Arrivé plus vite que dans Game of Thrones, l’hiver a dilapidé les espoirs d’une formation bâtie à coups de millions, prouvant, comme l’an passé, que les favoris pour le titre n’ont d’intérêt pour la première partie de la compétition qu’en ce qu’elle leur permet de travailler leurs systèmes en vue des grandes échéances.

Nanterre a battu le FC Barcelone, oui. Nanterre a accroché le CSKA Moscou, c’est un fait. Il n’en demeure pas moins que le champion de France n’a affronté que l’ombre de deux formations aujourd’hui éblouissantes de par leur jeu et leurs résultats.

Pire encore, le Top 16 est un coupe gorge pour les « petites » équipes. Bamberg l’a appris à ses dépens la saison passée, l’Efes Pielsen en a fait les frais cette année. Trop heureux d’être là, le Partizan Belgrade et le Zalgiris Kaunas ont sauvé les apparences et remplis leurs caisses bien vide, même si l’avalanche de blessures pour l’un et le licenciement du coach du fait de la pression populaire pour l’autre ont été l’une des conséquences du trop grand nombre de matchs disputés.

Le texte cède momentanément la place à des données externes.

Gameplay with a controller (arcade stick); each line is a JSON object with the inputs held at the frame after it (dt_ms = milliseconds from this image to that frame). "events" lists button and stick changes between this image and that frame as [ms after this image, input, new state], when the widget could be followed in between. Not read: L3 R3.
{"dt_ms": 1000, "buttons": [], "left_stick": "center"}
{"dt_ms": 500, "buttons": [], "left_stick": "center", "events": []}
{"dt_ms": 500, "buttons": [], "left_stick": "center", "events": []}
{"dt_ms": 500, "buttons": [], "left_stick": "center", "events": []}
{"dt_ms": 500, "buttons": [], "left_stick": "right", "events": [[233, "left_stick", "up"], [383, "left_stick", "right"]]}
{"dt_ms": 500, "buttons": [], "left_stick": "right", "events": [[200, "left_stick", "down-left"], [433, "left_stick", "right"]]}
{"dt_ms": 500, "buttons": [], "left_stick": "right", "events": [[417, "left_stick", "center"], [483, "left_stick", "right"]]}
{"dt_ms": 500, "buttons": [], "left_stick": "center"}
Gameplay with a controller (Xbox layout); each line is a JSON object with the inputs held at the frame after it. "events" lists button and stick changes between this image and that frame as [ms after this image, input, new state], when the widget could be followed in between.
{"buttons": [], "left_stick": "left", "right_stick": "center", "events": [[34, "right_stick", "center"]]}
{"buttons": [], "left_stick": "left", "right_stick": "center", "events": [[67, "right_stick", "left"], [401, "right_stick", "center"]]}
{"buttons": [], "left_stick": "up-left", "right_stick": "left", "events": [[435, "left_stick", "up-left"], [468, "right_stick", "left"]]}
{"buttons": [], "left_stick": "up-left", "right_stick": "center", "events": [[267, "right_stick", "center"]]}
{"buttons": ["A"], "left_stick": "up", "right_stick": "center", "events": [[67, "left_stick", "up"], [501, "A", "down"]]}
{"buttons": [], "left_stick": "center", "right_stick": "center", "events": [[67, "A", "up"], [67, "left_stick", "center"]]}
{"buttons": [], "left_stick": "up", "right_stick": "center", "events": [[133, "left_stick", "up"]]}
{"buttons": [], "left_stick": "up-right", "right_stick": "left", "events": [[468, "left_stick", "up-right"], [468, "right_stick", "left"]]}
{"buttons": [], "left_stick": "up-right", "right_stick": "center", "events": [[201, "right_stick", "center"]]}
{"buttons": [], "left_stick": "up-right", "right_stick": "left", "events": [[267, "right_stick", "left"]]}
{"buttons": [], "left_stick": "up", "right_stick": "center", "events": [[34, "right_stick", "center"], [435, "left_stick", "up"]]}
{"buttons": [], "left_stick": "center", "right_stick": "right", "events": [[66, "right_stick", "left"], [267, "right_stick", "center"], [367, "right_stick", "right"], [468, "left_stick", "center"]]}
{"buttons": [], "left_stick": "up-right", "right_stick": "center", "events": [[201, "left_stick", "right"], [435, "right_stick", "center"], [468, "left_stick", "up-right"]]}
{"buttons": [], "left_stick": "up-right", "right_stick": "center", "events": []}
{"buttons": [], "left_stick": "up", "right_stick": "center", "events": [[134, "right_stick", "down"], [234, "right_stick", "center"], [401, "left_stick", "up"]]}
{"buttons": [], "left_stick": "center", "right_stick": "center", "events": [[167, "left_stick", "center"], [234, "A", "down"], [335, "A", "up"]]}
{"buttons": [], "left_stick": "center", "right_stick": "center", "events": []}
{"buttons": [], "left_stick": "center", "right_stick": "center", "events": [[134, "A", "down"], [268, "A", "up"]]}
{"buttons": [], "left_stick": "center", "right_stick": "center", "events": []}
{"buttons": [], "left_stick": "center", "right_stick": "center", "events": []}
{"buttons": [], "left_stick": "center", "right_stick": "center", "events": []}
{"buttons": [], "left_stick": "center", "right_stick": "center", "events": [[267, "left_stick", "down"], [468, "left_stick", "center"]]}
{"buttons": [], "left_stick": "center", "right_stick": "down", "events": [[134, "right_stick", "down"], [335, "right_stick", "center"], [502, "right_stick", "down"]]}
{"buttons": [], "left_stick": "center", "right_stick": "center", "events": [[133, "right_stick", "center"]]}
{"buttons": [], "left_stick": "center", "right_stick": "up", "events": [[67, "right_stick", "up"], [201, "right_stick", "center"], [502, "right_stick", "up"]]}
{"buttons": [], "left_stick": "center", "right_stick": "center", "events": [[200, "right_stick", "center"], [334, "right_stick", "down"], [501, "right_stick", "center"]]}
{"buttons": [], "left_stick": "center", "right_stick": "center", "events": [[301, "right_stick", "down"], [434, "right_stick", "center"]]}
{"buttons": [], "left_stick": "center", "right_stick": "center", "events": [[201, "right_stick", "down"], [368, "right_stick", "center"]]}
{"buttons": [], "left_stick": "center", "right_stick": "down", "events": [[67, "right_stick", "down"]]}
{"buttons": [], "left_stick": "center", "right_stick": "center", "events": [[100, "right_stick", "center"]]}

Reste les cas de Vitoria et du Bayern Munich. Avec des moyens équivalents, les deux ont réussi leur campagne mais non sans mal. Large leader de la Bundesliga en décembre dernier, le club bavarois se retrouve aujourd’hui talonné tout en haut du classement. Saski Baskonia, dont les finances s’avèrent plus « limitées » que par le passés, doit désormais batailler pour accéder aux play-offs.

Signe, s’il en fallait encore un, qu’un monde séparer le premier tour du Top 16, et que Nanterre, à bout de souffle fin 2013 et méconnaissable depuis, peut se réjouir d’être rester aux portes de l’enfer.

FC Barcelone, la grosse cote

juan-carlos-navarro-fc-barcelona-eb13 (1)Moins dépendant de sa doublette Navarro – Lorbek que par le passé, le club catalan est monté progressivement en puissance tout au long des matchs jusqu’à devenir, sans nul doute, la tête de série numéro 1 de la compétition.

En phase de rodage en octobre – novembre, Barcelone a pris sa vitesse de croisière et les nouveaux venus ont trouvé leur place dans un système où la bonne répartition des tickets shoots rend la tâche  aussi compliquée pour les adversaires, que bénéfique pour un effectif rempli de stars. Fini le boring Barça, la squad de Xavi Pascual propose le plus beau jeu d’Europe devant les deux autres ténors de l’autre poule, à savoir le CSKA Moscou et le Real Madrid.

Erazem Lorbek ne sera sans doute jamais plus le joueur dominant qu’il fut mais le retour en forme de Juanca Navarro laisse présager une fin de parcours en trombe. D’autant plus que Joey Dorsey et son profil très athlétique apporte un plus indéniable en rotation d’Ante Tomic, lui qui est à ce jour le meilleur pivot d’Europe.

Reste que le grand monsieur du FCB new look n’est ni Juanca Navarro, ni Ante Tomic, mais bien Brad Oleson. Blessé en début de saison, l’Alaskien a apporté une nouvelle dimension à cette équipe dès son retour. Pour preuve, avec lui, Barcelone n’a connu qu’à quatre reprises la défaite toutes compétitions confondues. Elément important dans le vestiaire, précieux des deux côtés du parquet, adroit derrière l’arc, il a libéré Kostas Papanikolaou de la grosse pression mise sur ses épaules et comblé toutes les petites brèches. Acheté à prix d’or à Saski Baskonia en mars dernier, Brad Oleson n’est pas seulement le remplaçant désigné de Pete Mickeal. Il est le Pete Mickeal du Barça 2013-14. En clair : le joueur clé.

Plus tonique, mieux armé et toujours très discipliné, ce Barça a donc à ce jour matière à répondre à n’importe quelle formation, tant sur fast break que sur le jeu placé très small ball des équipes grecques. Si les blessures ne pointent pas à nouveau le bout de leur nez, les Blaugranas iront loin. Très loin.